Question

How do you find the derivative of \[f\left( x \right) = 2x - 1\]?

Answer 1

Hint: Here, we will use the limit definition formula for the given functions. Then by substituting the limits, we will find the derivative of the function. Differentiation is a method of finding the derivative of the function and finding the rate of change of a function with respect to one variable.

Formula Used:
Limit definition is given by \[f'\left( x \right) = \mathop {\lim }\limits_{\Delta x \to 0} \dfrac{{f\left( {x + \Delta x} \right) - f\left( x \right)}}{{\Delta x}}\] .

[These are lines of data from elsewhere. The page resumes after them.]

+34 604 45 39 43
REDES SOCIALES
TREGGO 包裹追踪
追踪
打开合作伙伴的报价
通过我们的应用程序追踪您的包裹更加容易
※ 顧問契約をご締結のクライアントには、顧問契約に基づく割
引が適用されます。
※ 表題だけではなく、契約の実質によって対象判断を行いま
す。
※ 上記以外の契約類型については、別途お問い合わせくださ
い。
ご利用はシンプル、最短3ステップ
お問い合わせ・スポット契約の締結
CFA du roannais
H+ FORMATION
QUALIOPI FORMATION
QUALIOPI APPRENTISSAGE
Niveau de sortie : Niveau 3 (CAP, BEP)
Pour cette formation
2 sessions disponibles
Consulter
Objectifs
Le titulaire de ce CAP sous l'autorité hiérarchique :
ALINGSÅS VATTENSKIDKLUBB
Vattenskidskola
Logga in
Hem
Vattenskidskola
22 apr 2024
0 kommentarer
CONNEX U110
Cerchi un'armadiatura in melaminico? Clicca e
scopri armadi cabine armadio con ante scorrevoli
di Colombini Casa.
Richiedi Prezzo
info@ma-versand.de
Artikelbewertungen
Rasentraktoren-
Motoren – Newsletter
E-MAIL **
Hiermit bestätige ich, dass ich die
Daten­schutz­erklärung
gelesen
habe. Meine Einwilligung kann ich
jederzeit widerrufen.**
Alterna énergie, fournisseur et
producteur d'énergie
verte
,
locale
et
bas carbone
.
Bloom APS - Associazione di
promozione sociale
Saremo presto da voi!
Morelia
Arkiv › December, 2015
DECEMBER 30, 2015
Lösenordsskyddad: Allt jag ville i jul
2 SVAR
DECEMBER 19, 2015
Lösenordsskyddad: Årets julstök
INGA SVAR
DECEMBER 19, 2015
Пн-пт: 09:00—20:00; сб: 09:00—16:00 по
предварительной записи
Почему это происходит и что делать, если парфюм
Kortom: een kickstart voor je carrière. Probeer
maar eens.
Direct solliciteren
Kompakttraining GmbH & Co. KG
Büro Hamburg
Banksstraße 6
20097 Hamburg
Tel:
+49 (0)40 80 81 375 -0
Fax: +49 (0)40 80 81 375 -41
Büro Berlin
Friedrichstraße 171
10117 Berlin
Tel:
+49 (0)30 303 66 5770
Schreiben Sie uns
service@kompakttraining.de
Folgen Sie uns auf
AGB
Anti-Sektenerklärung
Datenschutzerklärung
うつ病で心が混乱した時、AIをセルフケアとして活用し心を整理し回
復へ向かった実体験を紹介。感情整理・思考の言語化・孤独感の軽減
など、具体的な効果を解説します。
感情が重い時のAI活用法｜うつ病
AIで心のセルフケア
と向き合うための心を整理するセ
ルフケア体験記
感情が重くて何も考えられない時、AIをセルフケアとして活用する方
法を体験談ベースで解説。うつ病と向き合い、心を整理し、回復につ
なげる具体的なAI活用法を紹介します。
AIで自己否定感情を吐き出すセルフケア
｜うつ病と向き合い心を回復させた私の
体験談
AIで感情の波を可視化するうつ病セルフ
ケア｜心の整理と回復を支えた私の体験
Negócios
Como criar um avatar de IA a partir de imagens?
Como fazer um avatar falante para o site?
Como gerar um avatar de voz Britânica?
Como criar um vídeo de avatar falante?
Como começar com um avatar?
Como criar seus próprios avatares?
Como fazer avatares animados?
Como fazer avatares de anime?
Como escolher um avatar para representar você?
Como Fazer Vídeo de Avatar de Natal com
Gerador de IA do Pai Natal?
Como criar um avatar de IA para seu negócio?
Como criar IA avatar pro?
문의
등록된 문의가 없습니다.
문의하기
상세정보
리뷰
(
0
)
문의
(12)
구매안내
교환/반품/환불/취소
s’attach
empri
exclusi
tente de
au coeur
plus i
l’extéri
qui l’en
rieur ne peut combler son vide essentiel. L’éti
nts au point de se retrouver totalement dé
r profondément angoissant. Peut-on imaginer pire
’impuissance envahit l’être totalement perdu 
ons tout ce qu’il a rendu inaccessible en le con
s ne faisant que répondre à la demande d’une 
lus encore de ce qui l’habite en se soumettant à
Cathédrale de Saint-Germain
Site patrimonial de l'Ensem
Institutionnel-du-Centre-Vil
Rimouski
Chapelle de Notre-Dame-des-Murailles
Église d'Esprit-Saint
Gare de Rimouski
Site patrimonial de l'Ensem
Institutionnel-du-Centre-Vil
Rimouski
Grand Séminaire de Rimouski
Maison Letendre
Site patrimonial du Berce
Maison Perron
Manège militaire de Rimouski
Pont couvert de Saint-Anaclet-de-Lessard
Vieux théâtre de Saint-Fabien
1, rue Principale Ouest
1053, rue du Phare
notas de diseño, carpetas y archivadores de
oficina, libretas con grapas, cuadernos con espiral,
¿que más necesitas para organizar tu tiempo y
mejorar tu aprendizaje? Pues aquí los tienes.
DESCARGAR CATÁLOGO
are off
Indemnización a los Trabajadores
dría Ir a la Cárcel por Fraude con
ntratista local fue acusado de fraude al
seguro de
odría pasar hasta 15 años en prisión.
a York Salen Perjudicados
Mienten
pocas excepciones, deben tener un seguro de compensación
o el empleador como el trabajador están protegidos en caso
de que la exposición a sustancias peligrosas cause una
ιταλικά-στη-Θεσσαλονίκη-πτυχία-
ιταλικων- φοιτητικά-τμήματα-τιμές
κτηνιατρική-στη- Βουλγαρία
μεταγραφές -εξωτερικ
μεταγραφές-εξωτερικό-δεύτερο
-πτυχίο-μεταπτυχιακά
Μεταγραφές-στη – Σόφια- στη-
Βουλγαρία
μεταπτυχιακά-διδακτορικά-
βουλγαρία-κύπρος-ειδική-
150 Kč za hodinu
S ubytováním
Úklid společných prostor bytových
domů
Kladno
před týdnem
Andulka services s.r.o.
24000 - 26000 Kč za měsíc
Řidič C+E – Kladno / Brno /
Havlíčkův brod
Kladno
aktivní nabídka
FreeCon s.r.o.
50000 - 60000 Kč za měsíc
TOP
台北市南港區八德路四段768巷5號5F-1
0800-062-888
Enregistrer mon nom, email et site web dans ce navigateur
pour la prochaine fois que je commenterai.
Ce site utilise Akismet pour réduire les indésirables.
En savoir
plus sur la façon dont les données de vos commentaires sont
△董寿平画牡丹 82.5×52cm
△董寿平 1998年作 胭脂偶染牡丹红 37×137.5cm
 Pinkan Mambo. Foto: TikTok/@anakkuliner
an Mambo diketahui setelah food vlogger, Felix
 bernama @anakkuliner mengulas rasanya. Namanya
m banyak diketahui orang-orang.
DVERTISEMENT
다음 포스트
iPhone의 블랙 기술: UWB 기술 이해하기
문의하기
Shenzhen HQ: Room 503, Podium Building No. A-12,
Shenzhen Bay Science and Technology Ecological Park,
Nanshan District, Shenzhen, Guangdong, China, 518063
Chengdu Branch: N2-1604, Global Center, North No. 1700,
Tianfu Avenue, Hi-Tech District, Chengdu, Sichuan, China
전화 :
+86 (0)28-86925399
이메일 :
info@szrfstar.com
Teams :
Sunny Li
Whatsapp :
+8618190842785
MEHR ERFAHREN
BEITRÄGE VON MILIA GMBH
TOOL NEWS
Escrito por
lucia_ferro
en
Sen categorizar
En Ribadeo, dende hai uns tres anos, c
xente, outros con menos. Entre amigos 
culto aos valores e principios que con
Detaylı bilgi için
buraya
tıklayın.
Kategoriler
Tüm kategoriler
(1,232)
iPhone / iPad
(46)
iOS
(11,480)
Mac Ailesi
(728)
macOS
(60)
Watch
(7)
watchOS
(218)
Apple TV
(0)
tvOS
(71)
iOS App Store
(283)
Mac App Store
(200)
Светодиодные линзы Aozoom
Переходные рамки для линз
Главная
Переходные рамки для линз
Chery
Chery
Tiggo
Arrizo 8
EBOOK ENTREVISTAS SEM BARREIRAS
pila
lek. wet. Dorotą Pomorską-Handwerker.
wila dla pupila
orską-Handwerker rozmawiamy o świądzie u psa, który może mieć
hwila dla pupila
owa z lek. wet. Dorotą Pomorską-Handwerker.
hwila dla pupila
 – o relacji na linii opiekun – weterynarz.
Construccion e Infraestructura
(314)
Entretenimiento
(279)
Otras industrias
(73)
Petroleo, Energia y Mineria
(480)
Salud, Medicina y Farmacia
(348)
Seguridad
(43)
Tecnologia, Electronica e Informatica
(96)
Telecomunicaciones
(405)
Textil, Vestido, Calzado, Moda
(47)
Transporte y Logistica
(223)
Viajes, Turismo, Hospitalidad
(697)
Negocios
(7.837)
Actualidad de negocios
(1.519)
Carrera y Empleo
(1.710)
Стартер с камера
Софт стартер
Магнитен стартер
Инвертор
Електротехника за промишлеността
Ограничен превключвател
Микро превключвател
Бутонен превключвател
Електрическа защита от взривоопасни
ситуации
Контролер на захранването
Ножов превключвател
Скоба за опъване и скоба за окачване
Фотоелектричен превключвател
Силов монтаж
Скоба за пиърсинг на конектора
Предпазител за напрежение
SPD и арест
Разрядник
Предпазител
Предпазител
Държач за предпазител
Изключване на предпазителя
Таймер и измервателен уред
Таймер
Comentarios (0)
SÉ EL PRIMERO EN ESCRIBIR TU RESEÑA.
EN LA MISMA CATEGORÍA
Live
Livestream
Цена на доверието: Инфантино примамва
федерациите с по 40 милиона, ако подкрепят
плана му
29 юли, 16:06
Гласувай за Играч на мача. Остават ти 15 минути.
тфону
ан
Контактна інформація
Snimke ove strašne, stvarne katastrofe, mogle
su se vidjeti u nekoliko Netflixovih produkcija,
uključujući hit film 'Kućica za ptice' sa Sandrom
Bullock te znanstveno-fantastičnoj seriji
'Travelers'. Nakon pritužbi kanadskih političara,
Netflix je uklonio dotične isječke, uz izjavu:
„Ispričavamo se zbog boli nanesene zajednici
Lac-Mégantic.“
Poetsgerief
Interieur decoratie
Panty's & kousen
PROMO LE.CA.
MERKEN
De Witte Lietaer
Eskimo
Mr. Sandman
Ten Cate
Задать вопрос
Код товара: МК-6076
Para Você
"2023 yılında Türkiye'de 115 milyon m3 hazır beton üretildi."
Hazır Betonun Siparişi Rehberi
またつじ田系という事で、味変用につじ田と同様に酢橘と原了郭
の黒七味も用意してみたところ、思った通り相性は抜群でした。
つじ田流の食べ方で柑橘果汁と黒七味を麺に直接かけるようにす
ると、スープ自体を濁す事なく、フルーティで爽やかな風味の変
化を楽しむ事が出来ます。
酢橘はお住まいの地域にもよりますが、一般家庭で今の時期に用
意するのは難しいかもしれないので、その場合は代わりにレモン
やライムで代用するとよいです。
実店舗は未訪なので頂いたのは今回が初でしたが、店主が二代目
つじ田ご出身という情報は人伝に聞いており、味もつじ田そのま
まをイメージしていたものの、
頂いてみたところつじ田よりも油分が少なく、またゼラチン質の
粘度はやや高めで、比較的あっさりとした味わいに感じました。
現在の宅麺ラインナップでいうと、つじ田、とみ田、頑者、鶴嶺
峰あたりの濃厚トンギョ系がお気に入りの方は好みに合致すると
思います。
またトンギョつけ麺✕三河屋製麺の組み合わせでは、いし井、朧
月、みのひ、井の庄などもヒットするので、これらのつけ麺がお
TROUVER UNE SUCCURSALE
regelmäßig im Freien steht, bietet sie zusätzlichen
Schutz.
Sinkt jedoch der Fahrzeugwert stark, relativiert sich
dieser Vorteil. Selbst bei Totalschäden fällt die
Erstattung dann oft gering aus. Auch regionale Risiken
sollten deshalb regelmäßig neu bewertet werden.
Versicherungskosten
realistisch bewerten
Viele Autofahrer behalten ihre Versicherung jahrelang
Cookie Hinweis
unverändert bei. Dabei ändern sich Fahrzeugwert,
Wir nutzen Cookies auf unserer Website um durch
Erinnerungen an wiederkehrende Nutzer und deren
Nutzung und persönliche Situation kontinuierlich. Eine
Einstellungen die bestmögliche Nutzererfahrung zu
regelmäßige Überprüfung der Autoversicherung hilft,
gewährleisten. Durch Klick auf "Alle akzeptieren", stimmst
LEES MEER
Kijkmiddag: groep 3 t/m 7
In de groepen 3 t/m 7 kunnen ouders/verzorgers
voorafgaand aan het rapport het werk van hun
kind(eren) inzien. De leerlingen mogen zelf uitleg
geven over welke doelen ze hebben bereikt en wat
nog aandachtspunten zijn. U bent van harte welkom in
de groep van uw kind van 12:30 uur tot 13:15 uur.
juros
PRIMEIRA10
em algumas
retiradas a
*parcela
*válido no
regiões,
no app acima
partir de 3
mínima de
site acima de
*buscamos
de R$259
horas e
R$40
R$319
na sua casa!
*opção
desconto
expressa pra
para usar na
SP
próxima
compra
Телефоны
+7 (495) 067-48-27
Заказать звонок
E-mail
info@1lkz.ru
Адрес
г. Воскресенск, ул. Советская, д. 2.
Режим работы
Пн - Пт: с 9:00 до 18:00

Complete Step by Step Solution:
We are given a function:
\[f\left( x \right) = 2x - 1\] ………………………………………\[\left( 1 \right)\]
Now, we will find \[f\left( {x + \Delta x} \right)\], so we get
\[ \Rightarrow f\left( {x + \Delta x} \right) = 2\left( {x + \Delta x} \right) - 1\] …………………………………………….\[\left( 2 \right)\]
Now, we will find the derivative of \[2x - 1\] using the limit definition.
By substituting the equation \[\left( 1 \right)\] and equation \[\left( 2 \right)\] in the limit definition \[f'\left( x \right) = \mathop {\lim }\limits_{\Delta x \to 0} \dfrac{{f\left( {x + \Delta x} \right) - f\left( x \right)}}{{\Delta x}}\], we get
\[ \Rightarrow f'\left( x \right) = \mathop {\lim }\limits_{\Delta x \to 0} \dfrac{{\left( {2\left( {x + \Delta x} \right) - 1} \right) - \left( {2x - 1} \right)}}{{\Delta x}}\]
Multiplying the terms, we get
\[ \Rightarrow f'\left( x \right) = \mathop {\lim }\limits_{\Delta x \to 0} \dfrac{{2x + 2\Delta x - 1 - 2x + 1}}{{\Delta x}}\]
Adding and subtracting the like terms, we get
\[ \Rightarrow f'\left( x \right) = \mathop {\lim }\limits_{\Delta x \to 0} \dfrac{{2\Delta x}}{{\Delta x}}\]
Now, by simplifying the equation, we get
\[ \Rightarrow f'\left( x \right) = \mathop {\lim }\limits_{\Delta x \to 0} 2\]
Substituting the limits, we get
\[ \Rightarrow f'\left( x \right) = 2\]

Therefore, the derivative of \[2x - 1\] using the limit definition is \[2\].

Additional information:
We know that the reverse process of differentiation is called antidifferentiation or integration. We should remember some rules in differentiation which include that the derivative of a constant multiplied by a function is equal to the constant multiplied by the derivative of the function. The derivative of a constant is always zero since zero is a constant its derivative is zero.

Note:
We can also solve this question using an alternate method. We will find the derivative by using the differentiation formula.
Now differentiating both sides of the given function \[f\left( x \right) = 2x - 1\] with respect to \[x\], we get
\[ \Rightarrow f'\left( x \right) = \dfrac{d}{{dx}}\left( {2x} \right) - \dfrac{d}{{dx}}\left( 1 \right)\]
Taking the constant out of differentiation, we get
\[ \Rightarrow f'\left( x \right) = 2\dfrac{d}{{dx}}\left( x \right) - \dfrac{d}{{dx}}\left( 1 \right)\]
Now using the differentiation formula \[\dfrac{d}{{dx}}{x^n} = n{x^{n - 1}}\] and \[\dfrac{d}{{dx}}\left( k \right) = 0\], we get
\[ \Rightarrow f'\left( x \right) = 2 - 0\]
\[ \Rightarrow f'\left( x \right) = 2\]
Therefore, the derivative of \[2x - 1\] is \[2\].